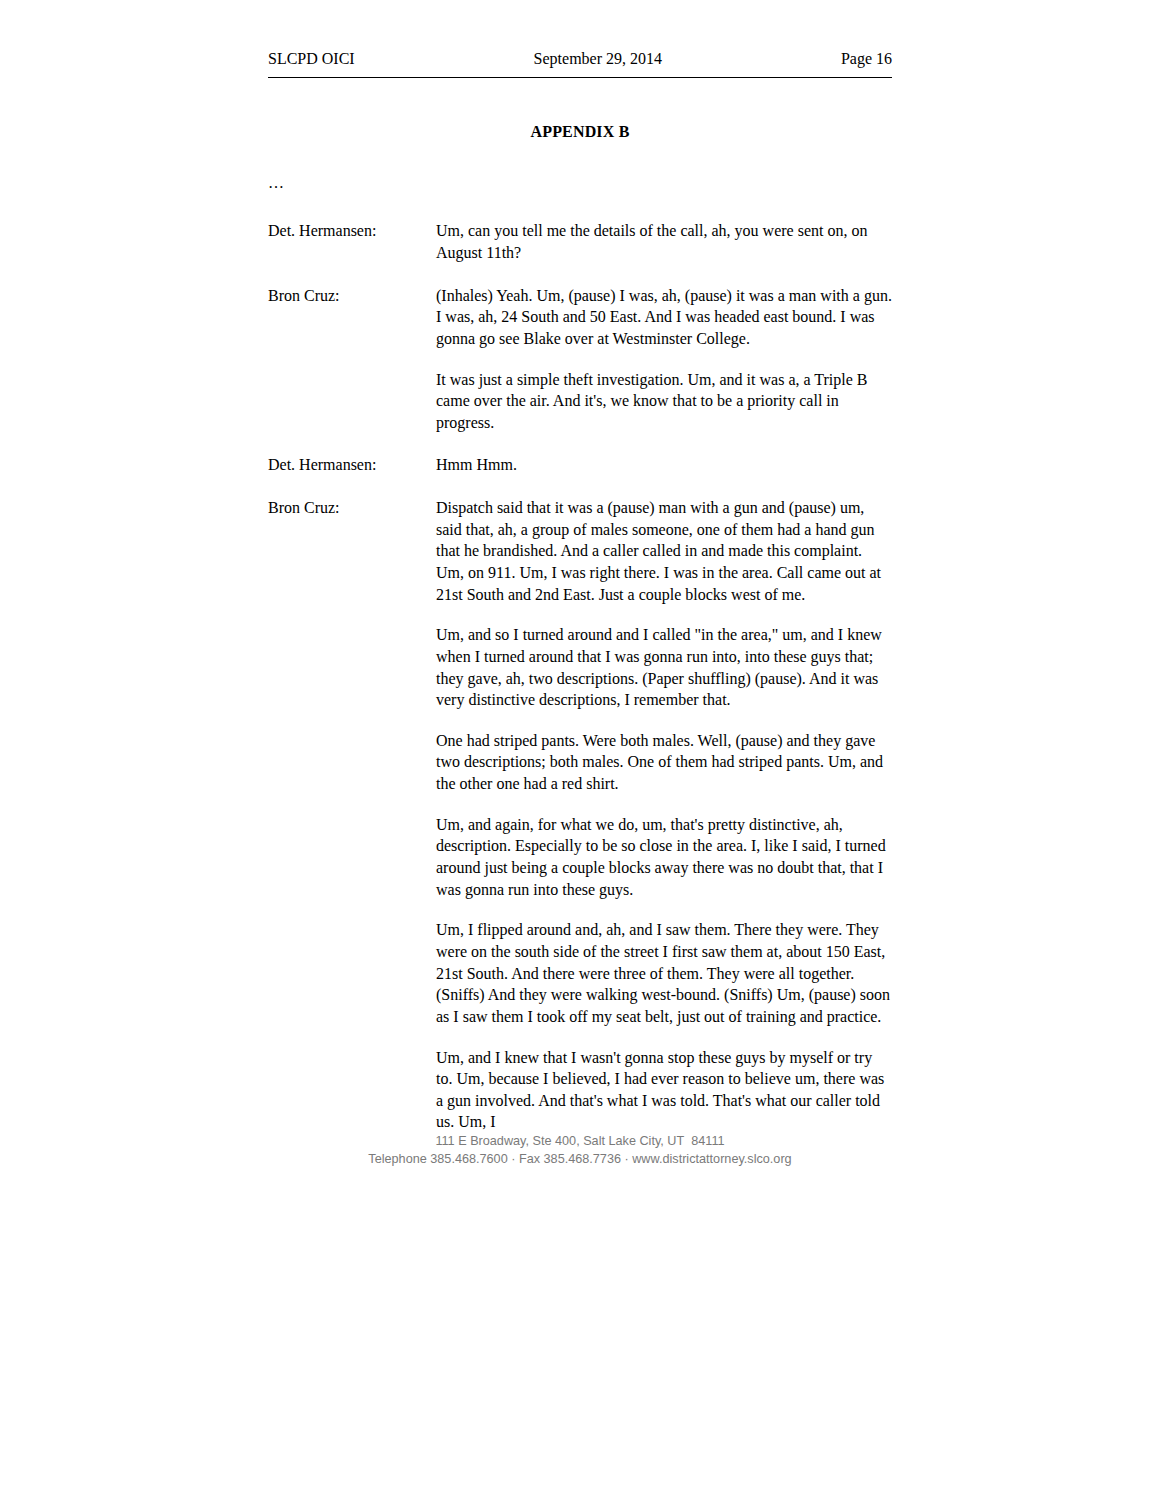SLCPD OICI
September 29, 2014
Page 16
APPENDIX B
…
Det. Hermansen:
Um, can you tell me the details of the call, ah, you were sent on, on August 11th?
Bron Cruz:
(Inhales) Yeah. Um, (pause) I was, ah, (pause) it was a man with a gun. I was, ah, 24 South and 50 East. And I was headed east bound. I was gonna go see Blake over at Westminster College.
It was just a simple theft investigation. Um, and it was a, a Triple B came over the air. And it's, we know that to be a priority call in progress.
Det. Hermansen:
Hmm Hmm.
Bron Cruz:
Dispatch said that it was a (pause) man with a gun and (pause) um, said that, ah, a group of males someone, one of them had a hand gun that he brandished. And a caller called in and made this complaint. Um, on 911. Um, I was right there. I was in the area. Call came out at 21st South and 2nd East. Just a couple blocks west of me.
Um, and so I turned around and I called "in the area," um, and I knew when I turned around that I was gonna run into, into these guys that; they gave, ah, two descriptions. (Paper shuffling) (pause). And it was very distinctive descriptions, I remember that.
One had striped pants. Were both males. Well, (pause) and they gave two descriptions; both males. One of them had striped pants. Um, and the other one had a red shirt.
Um, and again, for what we do, um, that's pretty distinctive, ah, description. Especially to be so close in the area. I, like I said, I turned around just being a couple blocks away there was no doubt that, that I was gonna run into these guys.
Um, I flipped around and, ah, and I saw them. There they were. They were on the south side of the street I first saw them at, about 150 East, 21st South. And there were three of them. They were all together. (Sniffs) And they were walking west-bound. (Sniffs) Um, (pause) soon as I saw them I took off my seat belt, just out of training and practice.
Um, and I knew that I wasn't gonna stop these guys by myself or try to. Um, because I believed, I had ever reason to believe um, there was a gun involved. And that's what I was told. That's what our caller told us. Um, I
111 E Broadway, Ste 400, Salt Lake City, UT 84111
Telephone 385.468.7600 · Fax 385.468.7736 · www.districtattorney.slco.org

## PROBLEM DETAILS
Retype the listing above exactly. Pictures are not part of the copy.

## ANSWER SECTION
SLCPD OICI
September 29, 2014
Page 16
APPENDIX B
…
Det. Hermansen:
Um, can you tell me the details of the call, ah, you were sent on, on August 11th?
Bron Cruz:
(Inhales) Yeah. Um, (pause) I was, ah, (pause) it was a man with a gun. I was, ah, 24 South and 50 East. And I was headed east bound. I was gonna go see Blake over at Westminster College.
It was just a simple theft investigation. Um, and it was a, a Triple B came over the air. And it's, we know that to be a priority call in progress.
Det. Hermansen:
Hmm Hmm.
Bron Cruz:
Dispatch said that it was a (pause) man with a gun and (pause) um, said that, ah, a group of males someone, one of them had a hand gun that he brandished. And a caller called in and made this complaint. Um, on 911. Um, I was right there. I was in the area. Call came out at 21st South and 2nd East. Just a couple blocks west of me.
Um, and so I turned around and I called "in the area," um, and I knew when I turned around that I was gonna run into, into these guys that; they gave, ah, two descriptions. (Paper shuffling) (pause). And it was very distinctive descriptions, I remember that.
One had striped pants. Were both males. Well, (pause) and they gave two descriptions; both males. One of them had striped pants. Um, and the other one had a red shirt.
Um, and again, for what we do, um, that's pretty distinctive, ah, description. Especially to be so close in the area. I, like I said, I turned around just being a couple blocks away there was no doubt that, that I was gonna run into these guys.
Um, I flipped around and, ah, and I saw them. There they were. They were on the south side of the street I first saw them at, about 150 East, 21st South. And there were three of them. They were all together. (Sniffs) And they were walking west-bound. (Sniffs) Um, (pause) soon as I saw them I took off my seat belt, just out of training and practice.
Um, and I knew that I wasn't gonna stop these guys by myself or try to. Um, because I believed, I had ever reason to believe um, there was a gun involved. And that's what I was told. That's what our caller told us. Um, I
111 E Broadway, Ste 400, Salt Lake City, UT 84111
Telephone 385.468.7600 · Fax 385.468.7736 · www.districtattorney.slco.org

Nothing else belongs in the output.